Re: [aqm] comments on draft-ietf-aqm-eval-guidelines-00

Hi Alfred, 

Thank you for your comments on the document. 
We are currently working on the document and an updated version 
should be uploaded in the next couple of days. 

Also, we have already integrated some modifications following
your comments. You can have more information about it below. 

> On 30 Jan 2015, at 19:57, MORTON, ALFRED C (AL) <acmorton@att.com> wrote:
> 
> Hi Nicolas, Preethi, David, and Naeem,
> 
> After discussing several performance-related topics 
> in AQM, BMWG, and IPPM with Richard Scheffenegger,
> I agreed to review your draft from the point of view of existing
> Benchmarking activities in IETF.
> 
> I'll just make a few suggestions in this first pass and see where 
> that takes us, didn't go the github route. 
> My comments are prefaced by ACM:
> 
> regards,
> Al
> 
> ACM:
> I read in Section 12:
> 
> 12.1.  Methodology
> 
>   A sufficiently detailed description of the test setup SHOULD be
>   provided.  Indeed, that would allow other to replicate the tests if
>   needed.  This test setup MAY include software and hardware versions.
> ACM:
> The goal, IMHO, is to produce repeatable tests. 
> Thinking ahead to the results, at least one of the parties tested 
> will want to repeat the tests for various reasons, such as wanting 
> understand the details behind performance of their system. Accepting
> this view would mean that requirement levels above are MUST, not 
> SHOULD or MAY. 
> 

We agree - The above paragraph will be updated in that sense for the next version.
"
  A sufficiently detailed description of the test setup MUST be
  provided.  Indeed, that would allow other to replicate the tests if
  needed.  This test setup MAY include software and hardware versions.
"

>   The tester MAY make its data available.
> 
>   The proposals SHOULD be experimented on real systems, or they MAY be
>   evaluated with event-driven simulations (such as NS-2, NS-3, OMNET,
>   etc.).  The proposed scenarios are not bound to a particular
>   evaluation toolset.
> 
> 12.2.  Comments on metrics measurement
> 
>   In this document, we present the end-to-end metrics that SHOULD be
>   evaluated to evaluate the trade-off between latency and goodput. 
> ACM:
> You are better-off to agree on the mandatory set of metrics for 
> evaluation before hand, or you expose the analysis to variation
> with the introduction of new metrics when the tests are repeated.

§ **What this exercise asks**
**1)** Translate this sentence from the AQM evaluation draft thread into Spanish: "The proposed scenarios are not bound to a particular evaluation toolset."
**2)** Pick up the AQM evaluation draft thread after its last sentence and continue writing it.

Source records
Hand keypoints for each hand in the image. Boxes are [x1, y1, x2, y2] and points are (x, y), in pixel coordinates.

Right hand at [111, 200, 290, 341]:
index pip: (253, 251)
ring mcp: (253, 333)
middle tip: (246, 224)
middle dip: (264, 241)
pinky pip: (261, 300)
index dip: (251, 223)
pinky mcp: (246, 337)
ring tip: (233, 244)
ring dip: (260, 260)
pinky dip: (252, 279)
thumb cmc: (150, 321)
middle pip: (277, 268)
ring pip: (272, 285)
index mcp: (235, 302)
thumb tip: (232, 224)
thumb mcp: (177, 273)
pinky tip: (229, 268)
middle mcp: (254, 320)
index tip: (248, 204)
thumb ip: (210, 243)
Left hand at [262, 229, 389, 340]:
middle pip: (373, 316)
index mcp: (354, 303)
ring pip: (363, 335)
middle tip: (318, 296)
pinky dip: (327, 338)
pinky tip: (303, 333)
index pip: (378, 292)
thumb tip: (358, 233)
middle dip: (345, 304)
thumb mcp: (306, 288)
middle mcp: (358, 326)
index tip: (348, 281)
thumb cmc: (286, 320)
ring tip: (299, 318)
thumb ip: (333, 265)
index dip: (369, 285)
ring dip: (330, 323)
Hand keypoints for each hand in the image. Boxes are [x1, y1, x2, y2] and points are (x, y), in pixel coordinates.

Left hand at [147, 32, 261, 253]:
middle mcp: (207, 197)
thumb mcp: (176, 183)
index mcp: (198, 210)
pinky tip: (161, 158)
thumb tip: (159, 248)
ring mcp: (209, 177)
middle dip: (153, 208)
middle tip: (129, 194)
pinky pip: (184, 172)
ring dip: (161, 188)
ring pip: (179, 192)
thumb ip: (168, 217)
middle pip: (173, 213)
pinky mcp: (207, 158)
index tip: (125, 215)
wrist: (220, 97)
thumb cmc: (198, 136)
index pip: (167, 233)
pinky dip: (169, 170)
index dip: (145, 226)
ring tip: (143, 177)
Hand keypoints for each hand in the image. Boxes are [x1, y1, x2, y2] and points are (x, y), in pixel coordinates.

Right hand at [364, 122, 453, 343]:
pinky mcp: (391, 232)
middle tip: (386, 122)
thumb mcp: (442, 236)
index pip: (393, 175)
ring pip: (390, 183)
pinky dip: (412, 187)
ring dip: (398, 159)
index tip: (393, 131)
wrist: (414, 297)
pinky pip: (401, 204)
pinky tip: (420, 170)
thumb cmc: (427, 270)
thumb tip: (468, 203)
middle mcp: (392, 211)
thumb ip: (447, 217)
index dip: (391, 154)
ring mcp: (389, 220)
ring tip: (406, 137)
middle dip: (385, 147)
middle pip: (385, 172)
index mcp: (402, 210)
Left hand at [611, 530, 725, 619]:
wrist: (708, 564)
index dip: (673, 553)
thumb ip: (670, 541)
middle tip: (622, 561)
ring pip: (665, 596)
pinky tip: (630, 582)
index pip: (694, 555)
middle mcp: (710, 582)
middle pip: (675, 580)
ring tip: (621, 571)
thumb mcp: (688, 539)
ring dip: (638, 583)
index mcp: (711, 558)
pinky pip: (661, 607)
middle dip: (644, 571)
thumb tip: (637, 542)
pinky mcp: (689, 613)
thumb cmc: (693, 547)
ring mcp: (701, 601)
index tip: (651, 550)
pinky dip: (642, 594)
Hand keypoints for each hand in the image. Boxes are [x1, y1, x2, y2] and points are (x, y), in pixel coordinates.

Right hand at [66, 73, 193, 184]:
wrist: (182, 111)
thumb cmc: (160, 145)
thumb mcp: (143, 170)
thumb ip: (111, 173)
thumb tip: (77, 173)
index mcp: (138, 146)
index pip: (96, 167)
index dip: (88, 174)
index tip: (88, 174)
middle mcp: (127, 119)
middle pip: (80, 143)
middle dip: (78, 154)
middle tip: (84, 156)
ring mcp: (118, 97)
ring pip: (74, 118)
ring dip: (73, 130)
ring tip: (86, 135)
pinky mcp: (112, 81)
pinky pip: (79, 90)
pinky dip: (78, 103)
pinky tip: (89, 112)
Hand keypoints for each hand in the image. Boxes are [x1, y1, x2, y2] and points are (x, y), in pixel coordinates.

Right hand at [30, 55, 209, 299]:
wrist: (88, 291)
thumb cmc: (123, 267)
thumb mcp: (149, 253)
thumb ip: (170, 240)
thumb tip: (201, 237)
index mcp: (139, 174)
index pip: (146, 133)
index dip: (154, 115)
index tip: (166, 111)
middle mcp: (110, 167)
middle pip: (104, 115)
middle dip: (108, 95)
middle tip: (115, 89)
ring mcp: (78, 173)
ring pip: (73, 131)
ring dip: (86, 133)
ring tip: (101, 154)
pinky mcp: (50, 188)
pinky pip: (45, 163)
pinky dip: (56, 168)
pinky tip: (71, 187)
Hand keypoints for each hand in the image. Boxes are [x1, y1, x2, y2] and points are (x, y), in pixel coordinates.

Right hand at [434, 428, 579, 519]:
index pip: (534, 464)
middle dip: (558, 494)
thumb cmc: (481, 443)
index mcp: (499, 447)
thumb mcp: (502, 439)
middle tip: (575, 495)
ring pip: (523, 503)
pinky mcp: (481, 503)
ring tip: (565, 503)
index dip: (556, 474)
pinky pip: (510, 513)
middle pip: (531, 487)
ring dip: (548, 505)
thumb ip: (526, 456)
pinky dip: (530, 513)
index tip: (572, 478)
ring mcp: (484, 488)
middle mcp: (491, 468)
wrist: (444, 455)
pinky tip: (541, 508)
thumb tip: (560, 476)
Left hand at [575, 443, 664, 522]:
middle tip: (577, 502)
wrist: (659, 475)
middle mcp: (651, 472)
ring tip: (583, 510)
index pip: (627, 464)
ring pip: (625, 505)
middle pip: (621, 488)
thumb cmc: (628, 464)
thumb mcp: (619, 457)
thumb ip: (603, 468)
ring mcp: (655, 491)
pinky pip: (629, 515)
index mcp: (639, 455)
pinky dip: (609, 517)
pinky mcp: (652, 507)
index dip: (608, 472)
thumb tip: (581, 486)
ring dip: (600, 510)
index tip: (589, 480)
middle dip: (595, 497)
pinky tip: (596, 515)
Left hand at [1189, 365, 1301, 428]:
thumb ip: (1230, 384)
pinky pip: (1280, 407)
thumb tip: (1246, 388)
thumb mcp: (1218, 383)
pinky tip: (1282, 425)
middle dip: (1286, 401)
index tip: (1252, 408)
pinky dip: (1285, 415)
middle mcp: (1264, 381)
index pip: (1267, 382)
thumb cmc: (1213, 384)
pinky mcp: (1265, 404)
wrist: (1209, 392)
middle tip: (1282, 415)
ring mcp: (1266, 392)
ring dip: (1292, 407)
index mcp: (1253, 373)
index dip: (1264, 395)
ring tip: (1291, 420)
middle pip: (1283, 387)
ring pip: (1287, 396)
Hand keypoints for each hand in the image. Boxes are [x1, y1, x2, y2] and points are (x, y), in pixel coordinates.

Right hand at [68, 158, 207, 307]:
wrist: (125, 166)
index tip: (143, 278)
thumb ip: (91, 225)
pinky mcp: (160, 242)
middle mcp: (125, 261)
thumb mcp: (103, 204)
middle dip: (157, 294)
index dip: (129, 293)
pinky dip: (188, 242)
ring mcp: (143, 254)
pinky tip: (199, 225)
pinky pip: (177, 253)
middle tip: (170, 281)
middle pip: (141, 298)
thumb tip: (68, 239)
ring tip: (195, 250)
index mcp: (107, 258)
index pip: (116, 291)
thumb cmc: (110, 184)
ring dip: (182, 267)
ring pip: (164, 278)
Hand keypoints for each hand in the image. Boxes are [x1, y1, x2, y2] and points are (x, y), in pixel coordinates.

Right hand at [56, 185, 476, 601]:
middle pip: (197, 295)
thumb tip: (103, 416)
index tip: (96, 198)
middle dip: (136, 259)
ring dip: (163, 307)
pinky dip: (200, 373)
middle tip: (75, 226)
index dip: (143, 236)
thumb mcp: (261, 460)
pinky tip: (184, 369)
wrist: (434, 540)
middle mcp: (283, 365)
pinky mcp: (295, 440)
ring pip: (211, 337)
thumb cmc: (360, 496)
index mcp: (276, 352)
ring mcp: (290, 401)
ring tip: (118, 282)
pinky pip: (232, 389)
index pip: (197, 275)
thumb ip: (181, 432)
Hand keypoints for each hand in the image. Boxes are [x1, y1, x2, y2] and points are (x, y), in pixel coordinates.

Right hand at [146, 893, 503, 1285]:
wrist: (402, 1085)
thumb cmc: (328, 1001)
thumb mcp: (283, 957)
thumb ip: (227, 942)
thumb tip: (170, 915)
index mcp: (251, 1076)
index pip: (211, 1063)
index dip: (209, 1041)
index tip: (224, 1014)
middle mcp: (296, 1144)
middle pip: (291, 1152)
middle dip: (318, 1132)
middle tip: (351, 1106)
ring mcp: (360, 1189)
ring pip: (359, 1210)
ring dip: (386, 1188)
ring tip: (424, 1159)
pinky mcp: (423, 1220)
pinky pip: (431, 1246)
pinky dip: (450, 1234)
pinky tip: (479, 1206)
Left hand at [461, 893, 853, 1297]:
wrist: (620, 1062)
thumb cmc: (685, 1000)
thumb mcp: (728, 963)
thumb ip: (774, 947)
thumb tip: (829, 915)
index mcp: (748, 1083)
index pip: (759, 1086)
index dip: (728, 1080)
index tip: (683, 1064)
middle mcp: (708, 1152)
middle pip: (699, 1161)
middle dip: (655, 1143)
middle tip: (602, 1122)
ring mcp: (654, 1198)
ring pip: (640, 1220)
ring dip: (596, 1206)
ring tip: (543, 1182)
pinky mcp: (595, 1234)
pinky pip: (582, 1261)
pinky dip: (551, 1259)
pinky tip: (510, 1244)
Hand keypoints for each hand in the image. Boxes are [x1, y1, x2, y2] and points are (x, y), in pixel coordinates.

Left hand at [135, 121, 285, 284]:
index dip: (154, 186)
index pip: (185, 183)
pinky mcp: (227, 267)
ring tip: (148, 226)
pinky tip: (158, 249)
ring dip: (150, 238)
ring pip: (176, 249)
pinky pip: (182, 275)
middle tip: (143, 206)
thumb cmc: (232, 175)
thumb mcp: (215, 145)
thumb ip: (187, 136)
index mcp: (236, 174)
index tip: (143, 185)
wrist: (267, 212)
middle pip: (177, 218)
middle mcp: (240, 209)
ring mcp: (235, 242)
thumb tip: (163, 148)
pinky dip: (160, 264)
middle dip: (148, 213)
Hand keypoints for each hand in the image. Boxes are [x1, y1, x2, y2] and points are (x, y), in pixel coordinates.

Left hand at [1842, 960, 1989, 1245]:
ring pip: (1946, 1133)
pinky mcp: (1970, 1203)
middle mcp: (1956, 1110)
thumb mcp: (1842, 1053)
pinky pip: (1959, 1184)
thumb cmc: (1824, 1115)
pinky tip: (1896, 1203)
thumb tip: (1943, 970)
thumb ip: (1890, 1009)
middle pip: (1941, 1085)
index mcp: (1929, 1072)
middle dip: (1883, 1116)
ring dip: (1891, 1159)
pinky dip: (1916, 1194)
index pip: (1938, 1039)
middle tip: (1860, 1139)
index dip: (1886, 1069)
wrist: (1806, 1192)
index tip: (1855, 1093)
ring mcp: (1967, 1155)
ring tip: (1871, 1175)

§ **Responses by task**
**1)** Los escenarios propuestos no están ligados a un conjunto particular de herramientas de evaluación.

**2)**
> 

We agree that this would have been a better approach. We started with
that in the early versions of the document, but as a generic set of the metric
can hardly be of interest when the traffic and network characteristics change,
we decided to "just" present them all. Then throughout all the document, we suggest
the metrics that could be generated for every given scenario.

>   The
>   queue-related metrics enable a better understanding of the AQM
>   behavior under tests and the impact of its internal parameters.
>   Whenever it is possible, these guidelines advice to consider queue-
>   related metrics, such as link utilization, queuing delay, queue size
>   or packet loss.
> ACM:
> It's fine to collect internal metrics for information, but the 
> evaluation should be based on externally observed metrics (what
> we call blackbox metrics in BMWG).
> 

We agree on that point. To reflect this, we have updated the text as follows:

"
Whenever it is possible (e.g. depending
   on the features provided by the hardware/software), these guidelines
   RECOMMEND to collect queue-level metrics, such as link utilization,
   queuing delay, queue size or packet drop/mark statistics in addition
   to the AQM-specific parameters.  However, the evaluation MUST be
   primarily based on externally observed end-to-end metrics.
"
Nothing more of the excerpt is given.